Pero no, no, no podría ser. Si Mel es un... ¿cómo lo calificaría Cristín?: un cheo mandarria, un super cheo, casi el asere monina típico, hasta con su poquito de aguaje y todo. ¿O más bien un cheo dulce, de esos que le meten a lo primero que se le ponga por delante, sin andar averiguando nada, y luego disimulan como unas bestias? Según Cristín, la mayoría de los cheos, si no cojean de una pata, cojean de la otra.
Te inclinas un tanto hacia delante, procurando que no se te note lo que seguramente se te iba a notar si conservabas tu postura de hace un momento, y concentras tu atención en el exterior. O sea, en el veloz desfile de postes del alumbrado público, que sostienen una profusa cabletera, y en las palmas y los cercados de balizas y alambres de púas, y los caballos pastando, y las arborescencias que salpican la sabana ondulada. El relente distorsiona la porción inferior del paisaje, haciendo oscilar la amplia superficie de asfalto por donde se desliza el jeep.
-Todo esto de por aquí es pura granja de pollos -informa Mel, empeñado en su papel de guía turístico-. También vaquerías y potreros. Aunque hay zonas que se conservan en su estado natural, como el río…
-¿Hay un río?
-Saaa. Estrechito, pero riquísimo. Mi hermano y yo íbamos a bañarnos en él casi todos los días, hacia la caída de la tarde. La última vez que supe de ese río, alguien me comentó que no entendía cómo seguía tan limpiecito, porque en otros ríos de por ahí uno no puede ni meter la mano de lo que los han emporcado.

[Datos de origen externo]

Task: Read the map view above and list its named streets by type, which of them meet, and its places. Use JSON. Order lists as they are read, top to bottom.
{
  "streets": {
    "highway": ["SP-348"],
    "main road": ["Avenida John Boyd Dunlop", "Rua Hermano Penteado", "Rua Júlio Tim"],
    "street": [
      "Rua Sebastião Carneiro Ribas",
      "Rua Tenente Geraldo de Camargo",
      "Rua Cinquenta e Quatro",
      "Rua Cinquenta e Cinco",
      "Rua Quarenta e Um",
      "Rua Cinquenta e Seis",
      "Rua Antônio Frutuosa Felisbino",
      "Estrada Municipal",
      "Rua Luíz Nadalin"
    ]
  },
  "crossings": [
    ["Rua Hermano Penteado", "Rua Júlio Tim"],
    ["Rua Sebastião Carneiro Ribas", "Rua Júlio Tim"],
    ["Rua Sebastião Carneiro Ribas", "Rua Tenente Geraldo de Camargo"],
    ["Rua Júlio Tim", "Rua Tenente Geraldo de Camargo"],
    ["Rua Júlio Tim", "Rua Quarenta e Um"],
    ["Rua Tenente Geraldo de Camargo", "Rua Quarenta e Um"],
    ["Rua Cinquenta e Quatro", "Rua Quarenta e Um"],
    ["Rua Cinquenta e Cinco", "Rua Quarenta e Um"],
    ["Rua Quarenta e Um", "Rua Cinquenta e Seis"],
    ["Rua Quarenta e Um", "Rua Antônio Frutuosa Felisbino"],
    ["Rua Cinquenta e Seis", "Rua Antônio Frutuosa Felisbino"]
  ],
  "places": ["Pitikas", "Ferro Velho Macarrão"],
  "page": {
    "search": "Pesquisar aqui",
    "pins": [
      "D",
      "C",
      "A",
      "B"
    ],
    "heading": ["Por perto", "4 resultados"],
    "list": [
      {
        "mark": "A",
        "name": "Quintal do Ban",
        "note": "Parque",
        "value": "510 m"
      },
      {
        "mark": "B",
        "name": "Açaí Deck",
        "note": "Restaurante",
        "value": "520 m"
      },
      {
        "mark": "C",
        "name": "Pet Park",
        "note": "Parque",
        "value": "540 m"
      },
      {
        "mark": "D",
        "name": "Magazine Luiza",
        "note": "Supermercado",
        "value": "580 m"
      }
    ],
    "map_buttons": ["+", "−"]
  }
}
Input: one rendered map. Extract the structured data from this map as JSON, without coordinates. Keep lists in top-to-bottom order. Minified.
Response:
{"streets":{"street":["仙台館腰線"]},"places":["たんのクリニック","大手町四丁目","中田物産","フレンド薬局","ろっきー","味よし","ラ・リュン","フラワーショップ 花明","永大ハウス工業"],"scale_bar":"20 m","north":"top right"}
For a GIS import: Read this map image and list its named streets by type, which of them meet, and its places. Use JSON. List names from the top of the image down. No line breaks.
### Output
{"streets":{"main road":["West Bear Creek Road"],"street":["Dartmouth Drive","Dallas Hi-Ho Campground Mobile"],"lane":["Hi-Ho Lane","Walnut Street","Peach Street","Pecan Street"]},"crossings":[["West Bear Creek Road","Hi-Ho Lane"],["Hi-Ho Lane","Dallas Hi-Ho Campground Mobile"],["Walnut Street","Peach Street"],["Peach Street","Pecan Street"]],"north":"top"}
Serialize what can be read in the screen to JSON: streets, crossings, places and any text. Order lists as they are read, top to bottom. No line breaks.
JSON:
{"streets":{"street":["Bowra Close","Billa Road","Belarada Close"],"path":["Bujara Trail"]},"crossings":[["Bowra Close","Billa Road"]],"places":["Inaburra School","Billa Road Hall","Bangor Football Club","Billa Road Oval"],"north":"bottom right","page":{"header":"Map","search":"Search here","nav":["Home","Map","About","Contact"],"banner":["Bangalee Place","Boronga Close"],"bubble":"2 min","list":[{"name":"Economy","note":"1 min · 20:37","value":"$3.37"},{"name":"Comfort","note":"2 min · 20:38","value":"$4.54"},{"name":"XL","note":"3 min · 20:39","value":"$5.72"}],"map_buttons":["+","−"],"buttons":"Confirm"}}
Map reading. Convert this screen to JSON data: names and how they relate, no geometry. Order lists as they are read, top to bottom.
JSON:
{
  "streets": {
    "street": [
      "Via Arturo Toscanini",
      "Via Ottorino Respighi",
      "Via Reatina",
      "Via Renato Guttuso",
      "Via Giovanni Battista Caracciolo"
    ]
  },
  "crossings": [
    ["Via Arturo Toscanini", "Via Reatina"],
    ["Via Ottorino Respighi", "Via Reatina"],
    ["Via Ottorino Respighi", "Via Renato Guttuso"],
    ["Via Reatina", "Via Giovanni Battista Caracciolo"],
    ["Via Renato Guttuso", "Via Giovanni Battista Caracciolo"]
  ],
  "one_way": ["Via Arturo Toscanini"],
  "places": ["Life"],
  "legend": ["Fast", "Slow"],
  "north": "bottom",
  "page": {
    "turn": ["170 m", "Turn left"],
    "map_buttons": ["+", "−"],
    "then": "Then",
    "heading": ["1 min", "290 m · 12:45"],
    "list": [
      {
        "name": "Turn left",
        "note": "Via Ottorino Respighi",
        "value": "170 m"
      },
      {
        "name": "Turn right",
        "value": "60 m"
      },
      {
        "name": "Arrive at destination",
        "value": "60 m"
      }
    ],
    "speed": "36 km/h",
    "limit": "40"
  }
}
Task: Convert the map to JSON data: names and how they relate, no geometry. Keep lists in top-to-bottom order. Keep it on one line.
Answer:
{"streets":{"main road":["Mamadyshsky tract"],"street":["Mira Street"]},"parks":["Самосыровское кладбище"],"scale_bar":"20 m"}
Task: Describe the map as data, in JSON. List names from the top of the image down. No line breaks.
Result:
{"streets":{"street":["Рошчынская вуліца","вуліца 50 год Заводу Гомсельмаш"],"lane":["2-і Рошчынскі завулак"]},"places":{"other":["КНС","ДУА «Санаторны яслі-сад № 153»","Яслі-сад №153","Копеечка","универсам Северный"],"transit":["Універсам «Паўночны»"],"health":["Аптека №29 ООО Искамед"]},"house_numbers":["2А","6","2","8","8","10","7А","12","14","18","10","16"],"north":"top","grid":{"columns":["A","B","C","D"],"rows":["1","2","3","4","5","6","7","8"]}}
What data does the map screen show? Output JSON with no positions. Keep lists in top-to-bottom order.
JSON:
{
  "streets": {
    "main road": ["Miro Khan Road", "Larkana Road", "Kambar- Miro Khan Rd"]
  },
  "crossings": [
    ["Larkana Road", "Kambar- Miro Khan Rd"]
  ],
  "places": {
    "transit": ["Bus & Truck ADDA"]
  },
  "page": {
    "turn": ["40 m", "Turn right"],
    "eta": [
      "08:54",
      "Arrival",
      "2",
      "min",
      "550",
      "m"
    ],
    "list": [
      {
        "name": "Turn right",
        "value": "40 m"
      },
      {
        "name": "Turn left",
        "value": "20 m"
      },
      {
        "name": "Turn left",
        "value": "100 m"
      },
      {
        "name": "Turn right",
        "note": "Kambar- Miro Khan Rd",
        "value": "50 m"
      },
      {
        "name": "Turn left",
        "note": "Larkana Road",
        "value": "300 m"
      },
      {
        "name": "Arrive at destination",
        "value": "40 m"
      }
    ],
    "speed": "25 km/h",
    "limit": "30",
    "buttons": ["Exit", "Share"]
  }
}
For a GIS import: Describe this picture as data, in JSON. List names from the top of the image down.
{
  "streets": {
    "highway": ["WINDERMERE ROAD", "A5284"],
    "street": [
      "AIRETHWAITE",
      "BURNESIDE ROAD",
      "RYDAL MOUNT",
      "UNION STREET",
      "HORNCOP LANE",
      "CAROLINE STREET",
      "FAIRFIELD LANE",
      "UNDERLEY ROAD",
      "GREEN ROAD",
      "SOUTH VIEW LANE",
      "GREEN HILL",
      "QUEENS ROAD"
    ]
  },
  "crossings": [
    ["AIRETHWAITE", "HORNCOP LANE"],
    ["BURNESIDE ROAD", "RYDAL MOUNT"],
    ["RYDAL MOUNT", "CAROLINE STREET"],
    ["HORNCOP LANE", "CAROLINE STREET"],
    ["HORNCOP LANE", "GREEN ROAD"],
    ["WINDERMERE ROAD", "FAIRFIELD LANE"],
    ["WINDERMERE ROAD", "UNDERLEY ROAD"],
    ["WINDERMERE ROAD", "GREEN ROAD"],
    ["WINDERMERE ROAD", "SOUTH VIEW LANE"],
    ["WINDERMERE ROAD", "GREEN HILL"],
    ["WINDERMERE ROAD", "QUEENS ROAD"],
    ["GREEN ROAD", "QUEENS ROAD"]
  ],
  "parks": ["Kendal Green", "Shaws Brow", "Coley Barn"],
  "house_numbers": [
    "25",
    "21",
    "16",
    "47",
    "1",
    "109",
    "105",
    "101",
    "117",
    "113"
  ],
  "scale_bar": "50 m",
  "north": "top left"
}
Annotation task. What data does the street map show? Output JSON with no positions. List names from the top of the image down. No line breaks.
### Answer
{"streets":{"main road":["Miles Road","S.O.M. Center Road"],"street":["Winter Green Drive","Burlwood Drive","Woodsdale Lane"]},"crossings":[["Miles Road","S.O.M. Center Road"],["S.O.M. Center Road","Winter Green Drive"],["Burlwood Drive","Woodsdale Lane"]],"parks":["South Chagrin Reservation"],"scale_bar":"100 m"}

-Es un consuelo -reflexionas en voz baja- que todavía exista por lo menos un río en el que pueda uno bañarse sin miedo.
-Sí, es un consuelo -murmura Mel.
Entonces, sin cuestionarte el impulso:
-¿Y por qué no aprovechamos para echarle un vistazo, ya que estamos por aquí, eh?
Tu chofer vuelve el rostro hacia donde te encuentras, entre sorprendido y fascinado por la idea.
-¿Y eso sería posible?
-¡Por supuesto! No tenemos ningún apuro por llegar a La Habana. Digo, por parte mía, no sé ustedes.
-Yo tampoco tengo el menor apuro -afirma Mel, con entusiasmo evidente.
-Ni yo -dice Danielito.
-¡Pues a la carga! -exclama Mel, y empieza a maniobrar para ir arrimando el carro a la cuneta.
-¿Eso queda muy lejos de la carretera? -averiguas.
-No, ¡qué va! Ahí mismitico. Por detrás de aquel monte de palmacanas-.
Y vuelve a señalar con el índice-, ¿se fija?